You can see the system in action as well as get an even better grasp on CGM strategies at Medical Sensors Design Conference 2018 in San Jose CA. CGM is a critical component in improving outcomes in patients with Type 1 and Type 2 diabetes. To really get an expert’s eye view of this important healthcare issue, attend the “Driving Better Patient Outcomes in Diabetes: Continuous Glucose Monitoring (CGM) Using a Subcutaneous Electrochemical Sensor” session, Monday, June 25, 2018 at 3:00 PM.

 

 

Ellis Garai, Principal Biomedical Engineer at Medtronic, will discuss the function and construction of the company’s electrochemical biosensor and diagnostic algorithms specific to the Guardian Sensor.  The sensor is part of a hybrid closed-loop system that automatically modulates basal insulin based on sensor glucose values.

 

Ellis Garai currently works in the Sensor R&D group at Medtronic Diabetes division in California.
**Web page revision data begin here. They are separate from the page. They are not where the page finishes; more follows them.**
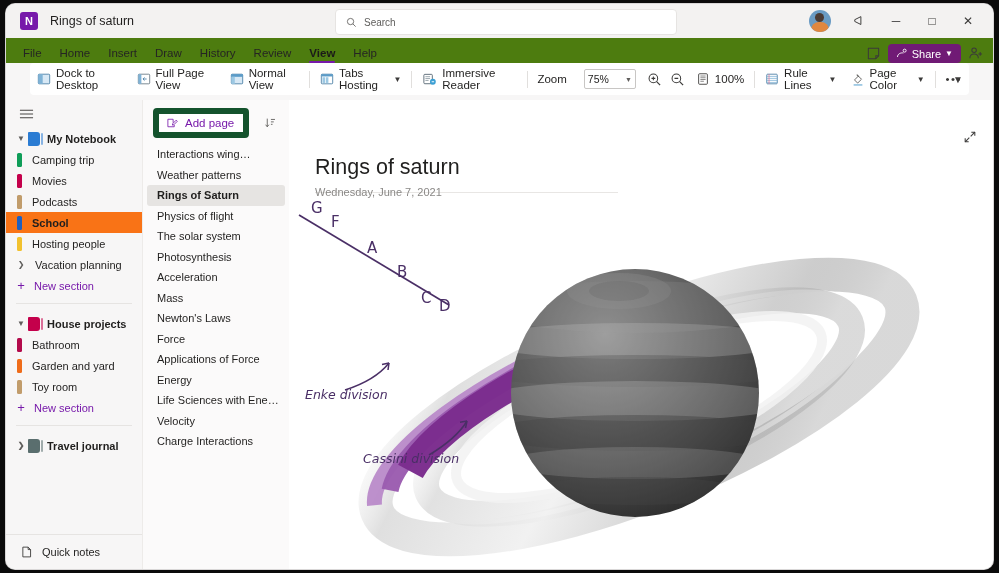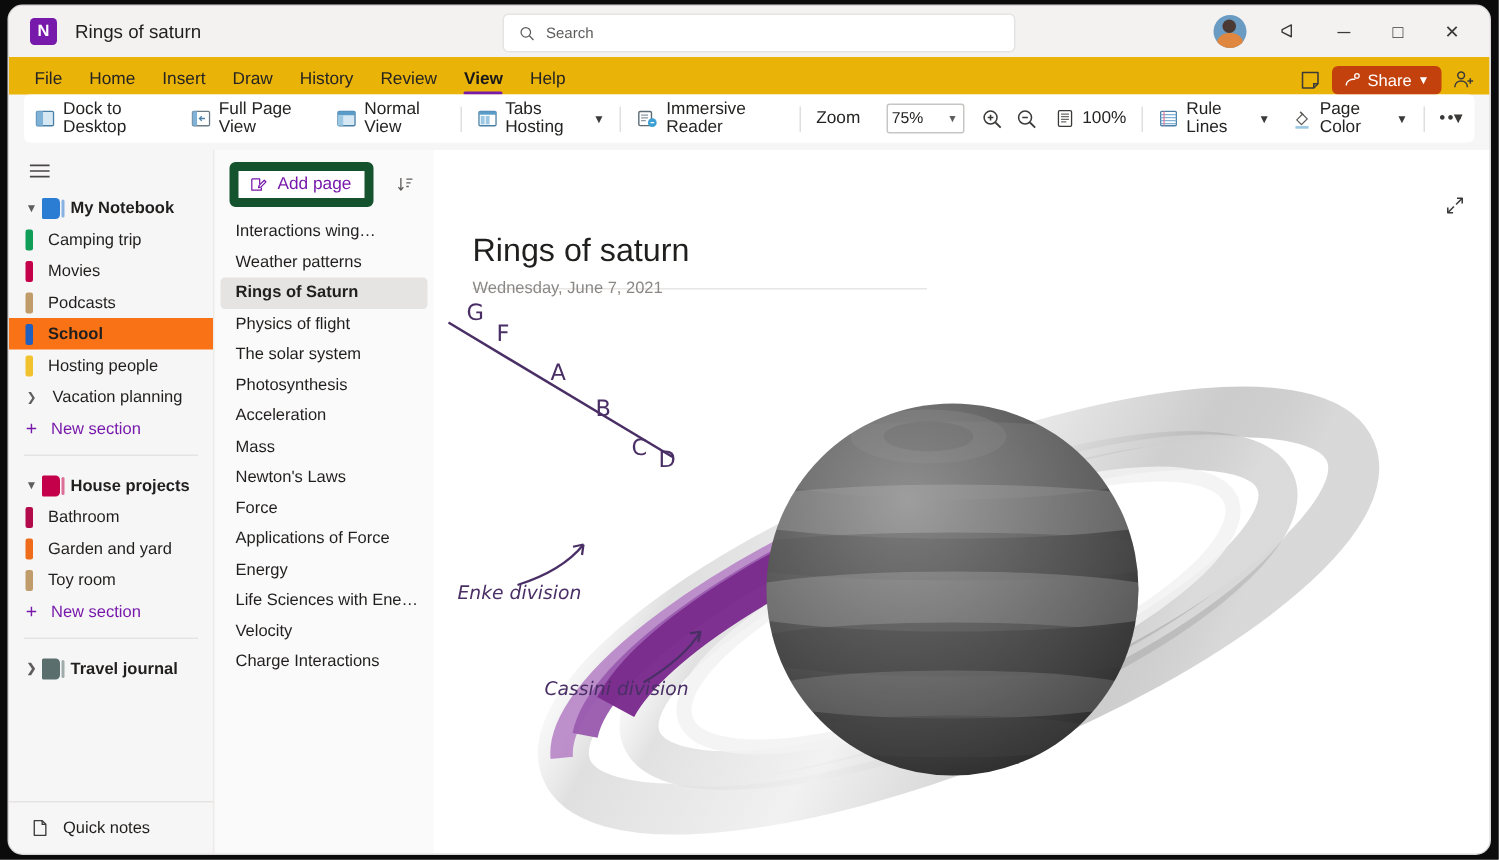--- a/index.html
+++ b/index.html
@@ -27,7 +27,7 @@
           color:#3b3a39;font-size:12px;}
 
   
-  .tabsrow{height:25px;background:#eab308;display:flex;align-items:flex-end;position:relative;padding-left:8px;}
+  .tabsrow{height:25px;background:#4d7c0f;display:flex;align-items:flex-end;position:relative;padding-left:8px;}
   .rtab{font-size:11.5px;color:#252423;padding:0 9px 4px 9px;position:relative;}
   .rtab.active{font-weight:bold;color:#1b1a19;}
   .rtab.active:after{content:"";position:absolute;left:9px;right:9px;bottom:0;height:2px;background:#7719aa;border-radius:2px;}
He has supported the launch of the Guardian Sensor CGM sensor, which is used in conjunction with the 670G system, the first hybrid closed-loop insulin delivery system.

 

Prior to Medtronic Ellis worked for Advanced Bionics (acquired by Boston Scientific) as part of the R&D and Emerging Indications Team and has also worked in product development at IDEO as well as Vibrynt, an early stage medical device company that was spun out of a Silicon Valley medical device incubator, ExploraMed. Ellis was also an Innovation Fellow in the Stanford Biodesign Innovation Fellowship out of which he co-founded BioTrace Medical.

 

Ellis holds a B.S. in Mechanical Engineering with a concentration in design and manufacturing from UCLA, a M.S. in Mechanical Engineering from Stanford University with a focus in mechatronics and medical device design, and completed his PhD in Mechanical Engineering at Stanford with a thesis on opto-electromechanical medical devices.